Ownership of a digital age

Ownership of a digital age

Amazon has updated its purchase conditions for Kindle e-books in the USA to clarify that customers acquire a license for the content and not for ownership. The new explanation is: “By placing your order, buy a license for the content and agree to the terms of use for Kindle -Store.“This update is specific to US customers. International users continue to see the previous wording, but the message is the same: they do not own them. We just let them use it.

From February 26, 2025, Amazon will “set”Download & Transfer via USBFeature for Kindle devices. This means that users can no longer download Kindle books for manual transmission directly to their computers, since access to purchased content now depends entirely on the Cloud infrastructure from Amazon. This change indicates a subtle truth about ownership and reinforces a simple fact: it is not with you if someone else can take it away.

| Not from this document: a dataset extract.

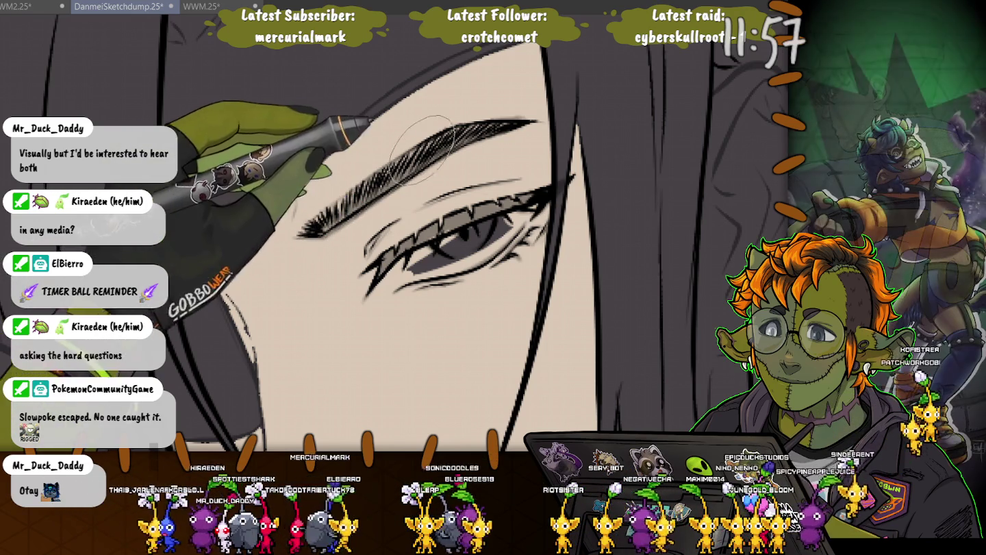
drag(459, 140, 424, 144)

This is not just an Amazon problem, but also applies to all content and materials in our current digital era. Your favorite songs and albums in your streaming app cannot be accessed without an internet connection. They limit the number of devices from which you can listen and add ads unless you pay you a monthly fee. Gone are the days of records, ligaments and CDs that have freedom to listen to how they want, resell or even pass on to a friend.

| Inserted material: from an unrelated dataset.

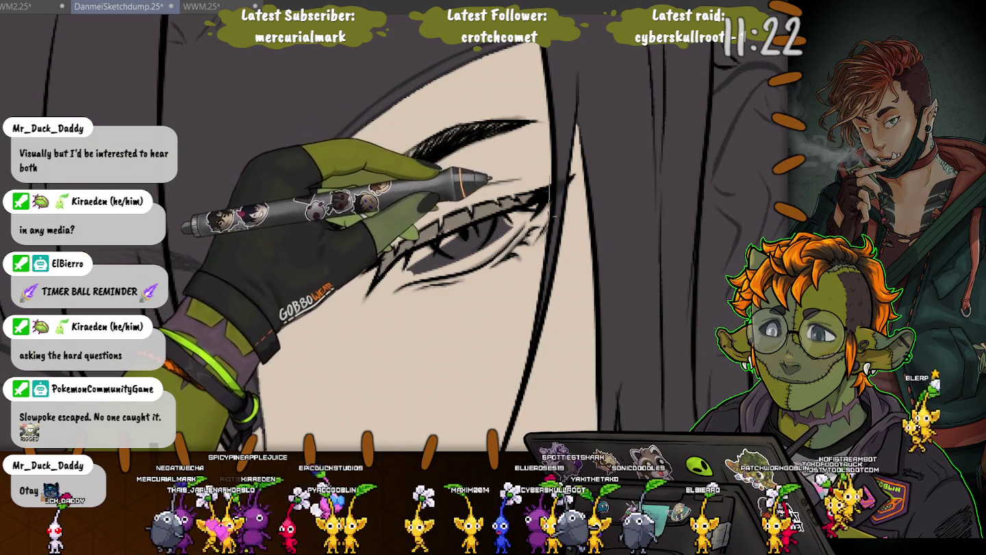
mouse_move(545, 237)
mouse_down()
mouse_move(280, 241)
mouse_move(552, 152)
mouse_up()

What does it mean to own something? The property is usually understood as an action or condition to own something. In this case, we clearly have the content, but it can be changed at any time or taken away from us. This is not a real property. Oxford States must be used as “the exclusive right, owned and disposed of it from ownership”. Exclusivity is therefore required.

What about other intangible digital objects such as money or identity? They have their names or social media or e -mails. This is you, it is your online similarity, your person and your content you created. You cannot have two people with the same name or handle, and this exclusivity is enforced by a password in the account by the decisions of Facebook or X at any time, but this account can be blocked, banned or deleted. What about this money in your bank account? They own it and they have legal rights to it, but banks freeze accounts and the governments constantly capture funds. This is not a real property.

So I ask again: what does it mean to own something? It is not enough to own it; Exclusivity or even legal rights are not sufficient. To really own something, you have to be able to enforce this property and exclusivity. In the physical world, enforcement is largely due to coercion and the threat or the actual use of violence. The clearing of the sheriff department, the armed guards in front of a vault, the realignment of the borders after a war. In the digital domain, the encryption fulfills this purpose and at the same time eliminates the need for violence by ineffective. It creates owners who cannot be overridden by violence. Not a lot of physical strength can break strong cryptography. A government can confiscate a server and an company can close an account, but if the data is encrypted and the key is private, the information is not accessible. The only way to access encrypted assets is approval.

The encryption not only protects digital property. It changes the nature of power. It removes violence from the equation. That’s why it’s so annoying.

Digital obligation in encrypted systems is how you prove owners and control in the digital world. With PGP you can sign messages and files and prove that they come from them and have not been changed. Nostr, a decentralized social media protocol, works the same way. Your contributions and your identity are bound by your private key, not to a company that you can forbid or extinguish them. Bitcoin illustrates this principle. If you control your private keys, you can only access and manage your means. If you sign a Bitcoin transaction, you can only access and move your money. No bank can freeze it, no government can take it without its key. With real property, it is about having the authority to enforce this property.

The Bitcoin axiom “not your keys, not your coins” falls in my mind. “Not your keys, not your coins” means that you do not own it if you do not control the private keys to your Bitcoin. If you stick to Bitcoin in an exchange, the exchange contains the keys, not you. You can freeze your account, limit the lifts or even lose your money. Brokerage accounts and pension accounts with Bitcoin ETFs can be frozen or confiscated as with any bank account. Real property means keeping your keys because you only have full control over your money, your identity and property.

The shift from physically to digital has made access easier, but property cloudy. Whether books, music, identity or money, only have property is an illusion of property. Companies can revoke access, governments can confiscate funds and platforms can delete identities, but encryption changes. The property is enforceable, not by laws, a company or an institution, but through mathematics. If you want real digital property, the rule is simple: control your keys or someone else is the real owner.

This is a guest contribution by Will Jager. The expressions expressed are entirely their own and do not necessarily reflect the BTC INC or Bitcoin magazine.